Up to recently, the international policy has been to place tiny babies born after less than 31 weeks of gestation in the womb, and weighing less than 1,500 grams, in a protective plastic wrapping to keep them warm, and to follow this by placing the babies on heated mattresses.
It was known that temperature control was key to the survival and long-term health of tiny neonates. Dr. McCarthy set out, as part of a PhD research project, to test the effectiveness of the standard methods used in special care units in maternity hospitals – at home and abroad – to control temperature.
Dr. McCarthy carried out her research with neonates at the National Maternity Hospital Holles Street, (NMH), Holles Street, Dublin, under the supervision of Professor Colm O’Donnell, an NCRC principal investigator and consultant neonatologist, at the NMH.
The normal range of temperature for neonates is between 36.5°C and 37.5°C, and the greater the temperature variation outside these norms the poorer the outcome will be for the baby. “The initial goal was to examine 116 babies”, said Dr McCarthy, “but it was not necessary to reach that number as the results were very conclusive, and therefore, on ethical grounds, the study could be stopped with 72 babies studied.”
At that point, the study showed that 59% of babies placed on heated mattresses were found to be outside the normal temperature range, while the figure was 23% – less than half – for babies not placed on the mattresses.
Babies not placed on the mattresses, therefore, were far more likely to remain inside the normal temperature range, and thus to have better health outcomes.
It was a dramatic and somewhat unexpected finding, as there had been a widespread assumption in neonatal medicine that the heated mattresses were beneficial to pre-term neonates.
The findings were presented by Dr McCarthy at the prestigious American Paediatric Society Meeting, and published in the leading research journal, Paediatrics. The research had an immediate impact at the NMH, where the use of heated mattresses was stopped. Other Irish and international maternity hospitals soon followed this example and also stopped their use of heated mattresses.
The international body that produces the accepted recommendations for paediatric healthcare is the International Liaison Committee on Resuscitation, or ILCOR. Until the publication of Dr McCarthy’s research, this influential body had a ‘neutral’ policy on the use of heated mattresses in neonates; they didn’t support or oppose their use.

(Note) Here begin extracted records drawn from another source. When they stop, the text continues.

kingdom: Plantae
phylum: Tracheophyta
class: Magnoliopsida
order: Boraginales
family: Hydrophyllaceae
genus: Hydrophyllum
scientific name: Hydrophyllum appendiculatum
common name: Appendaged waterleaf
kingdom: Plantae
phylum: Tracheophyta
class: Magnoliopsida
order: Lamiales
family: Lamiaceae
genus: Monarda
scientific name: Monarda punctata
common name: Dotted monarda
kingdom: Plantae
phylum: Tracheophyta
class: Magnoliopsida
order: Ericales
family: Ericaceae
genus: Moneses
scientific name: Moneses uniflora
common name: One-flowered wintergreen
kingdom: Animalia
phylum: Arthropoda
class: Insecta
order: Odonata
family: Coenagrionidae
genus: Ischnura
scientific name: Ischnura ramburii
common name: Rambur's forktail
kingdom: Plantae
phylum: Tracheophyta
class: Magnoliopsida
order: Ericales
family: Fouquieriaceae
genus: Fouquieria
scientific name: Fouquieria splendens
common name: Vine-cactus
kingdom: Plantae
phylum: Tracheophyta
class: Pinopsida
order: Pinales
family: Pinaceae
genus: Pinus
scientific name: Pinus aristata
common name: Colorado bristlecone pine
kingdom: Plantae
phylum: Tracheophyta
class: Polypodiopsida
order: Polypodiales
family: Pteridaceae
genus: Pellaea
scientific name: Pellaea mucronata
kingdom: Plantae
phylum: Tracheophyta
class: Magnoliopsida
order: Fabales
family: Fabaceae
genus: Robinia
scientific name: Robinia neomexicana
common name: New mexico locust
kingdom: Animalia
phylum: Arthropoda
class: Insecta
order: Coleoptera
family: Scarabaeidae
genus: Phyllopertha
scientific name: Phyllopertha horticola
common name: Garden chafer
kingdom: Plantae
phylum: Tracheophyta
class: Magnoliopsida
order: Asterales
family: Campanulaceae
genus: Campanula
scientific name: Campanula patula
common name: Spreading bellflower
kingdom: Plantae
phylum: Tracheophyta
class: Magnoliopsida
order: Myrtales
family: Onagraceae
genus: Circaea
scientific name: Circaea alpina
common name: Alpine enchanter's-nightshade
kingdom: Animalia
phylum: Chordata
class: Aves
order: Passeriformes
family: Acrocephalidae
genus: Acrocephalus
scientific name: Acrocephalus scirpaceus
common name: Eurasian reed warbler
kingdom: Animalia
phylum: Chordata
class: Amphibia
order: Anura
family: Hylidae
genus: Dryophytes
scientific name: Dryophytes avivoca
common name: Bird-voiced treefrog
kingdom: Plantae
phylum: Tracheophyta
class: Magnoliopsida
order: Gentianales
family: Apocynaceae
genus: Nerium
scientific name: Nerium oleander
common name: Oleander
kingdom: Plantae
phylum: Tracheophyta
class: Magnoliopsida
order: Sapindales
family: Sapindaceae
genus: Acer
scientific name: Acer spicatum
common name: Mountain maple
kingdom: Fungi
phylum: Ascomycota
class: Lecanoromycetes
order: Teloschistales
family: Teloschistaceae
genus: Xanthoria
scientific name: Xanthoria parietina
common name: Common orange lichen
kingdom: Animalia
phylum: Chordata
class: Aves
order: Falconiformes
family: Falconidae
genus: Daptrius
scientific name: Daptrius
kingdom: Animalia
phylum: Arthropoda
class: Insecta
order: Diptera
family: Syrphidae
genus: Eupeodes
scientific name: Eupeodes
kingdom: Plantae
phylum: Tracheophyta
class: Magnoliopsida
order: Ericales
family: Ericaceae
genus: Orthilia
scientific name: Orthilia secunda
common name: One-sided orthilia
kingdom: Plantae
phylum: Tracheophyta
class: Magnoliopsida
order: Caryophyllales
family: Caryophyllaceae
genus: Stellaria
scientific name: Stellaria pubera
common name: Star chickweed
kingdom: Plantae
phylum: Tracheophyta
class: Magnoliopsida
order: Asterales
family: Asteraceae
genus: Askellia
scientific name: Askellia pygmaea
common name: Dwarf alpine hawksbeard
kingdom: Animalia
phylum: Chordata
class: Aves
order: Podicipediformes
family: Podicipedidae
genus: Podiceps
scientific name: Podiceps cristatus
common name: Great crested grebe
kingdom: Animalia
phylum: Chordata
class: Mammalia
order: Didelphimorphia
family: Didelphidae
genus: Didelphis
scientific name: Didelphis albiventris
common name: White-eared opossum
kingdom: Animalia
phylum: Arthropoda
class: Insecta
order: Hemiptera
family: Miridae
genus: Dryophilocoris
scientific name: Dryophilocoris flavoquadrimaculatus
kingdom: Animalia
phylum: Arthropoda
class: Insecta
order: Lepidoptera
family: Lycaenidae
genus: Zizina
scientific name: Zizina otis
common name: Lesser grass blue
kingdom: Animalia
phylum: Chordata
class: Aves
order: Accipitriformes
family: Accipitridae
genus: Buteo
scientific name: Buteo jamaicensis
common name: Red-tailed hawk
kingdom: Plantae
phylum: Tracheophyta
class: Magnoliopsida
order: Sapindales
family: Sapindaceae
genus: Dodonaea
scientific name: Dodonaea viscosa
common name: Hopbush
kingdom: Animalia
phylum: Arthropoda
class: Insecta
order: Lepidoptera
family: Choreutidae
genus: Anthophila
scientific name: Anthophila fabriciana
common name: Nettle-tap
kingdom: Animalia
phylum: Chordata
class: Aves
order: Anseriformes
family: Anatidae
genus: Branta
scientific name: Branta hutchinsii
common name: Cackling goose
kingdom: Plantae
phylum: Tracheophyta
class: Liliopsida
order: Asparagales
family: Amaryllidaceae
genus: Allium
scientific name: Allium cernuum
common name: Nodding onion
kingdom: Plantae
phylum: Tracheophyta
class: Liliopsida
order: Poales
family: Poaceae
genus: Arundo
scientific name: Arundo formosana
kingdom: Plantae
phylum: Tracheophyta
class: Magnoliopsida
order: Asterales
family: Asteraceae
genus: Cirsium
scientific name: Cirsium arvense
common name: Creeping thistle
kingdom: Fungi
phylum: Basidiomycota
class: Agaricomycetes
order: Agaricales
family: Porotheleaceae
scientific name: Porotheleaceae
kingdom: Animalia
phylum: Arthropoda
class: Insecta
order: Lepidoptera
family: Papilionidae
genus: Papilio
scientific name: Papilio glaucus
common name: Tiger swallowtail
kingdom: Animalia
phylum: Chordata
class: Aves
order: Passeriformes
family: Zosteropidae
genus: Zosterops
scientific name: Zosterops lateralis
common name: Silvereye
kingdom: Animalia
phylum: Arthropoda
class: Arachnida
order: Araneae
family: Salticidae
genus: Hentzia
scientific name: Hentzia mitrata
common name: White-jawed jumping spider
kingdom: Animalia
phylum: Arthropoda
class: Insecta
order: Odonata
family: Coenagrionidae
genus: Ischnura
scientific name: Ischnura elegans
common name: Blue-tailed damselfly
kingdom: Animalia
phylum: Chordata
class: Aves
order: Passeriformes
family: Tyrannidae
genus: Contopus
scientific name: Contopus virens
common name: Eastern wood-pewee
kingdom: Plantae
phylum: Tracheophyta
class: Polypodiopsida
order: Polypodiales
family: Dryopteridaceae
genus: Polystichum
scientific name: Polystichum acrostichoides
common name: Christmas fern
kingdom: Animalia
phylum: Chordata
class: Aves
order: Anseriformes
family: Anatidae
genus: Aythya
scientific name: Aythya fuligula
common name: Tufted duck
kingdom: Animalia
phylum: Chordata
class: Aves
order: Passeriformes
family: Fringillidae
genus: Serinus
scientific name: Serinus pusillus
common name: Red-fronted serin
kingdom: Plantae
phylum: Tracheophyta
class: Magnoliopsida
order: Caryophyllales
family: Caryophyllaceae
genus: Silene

However, after the research was published, and the findings were widely accepted, ILCOR changed its recommendation on heated mattresses as they were linked to temperature fluctuations in pre-term neonates, and they were unbeneficial. This meant Dr. McCarthy’s NCRC-funded research had a global impact.
“I have met paediatricians in Australia who are familiar with our research on heated mattresses here at the NMH, and have followed a policy of not using them as a result,” said Dr McCarthy. “That is rewarding as our research is helping save babies’ lives worldwide.”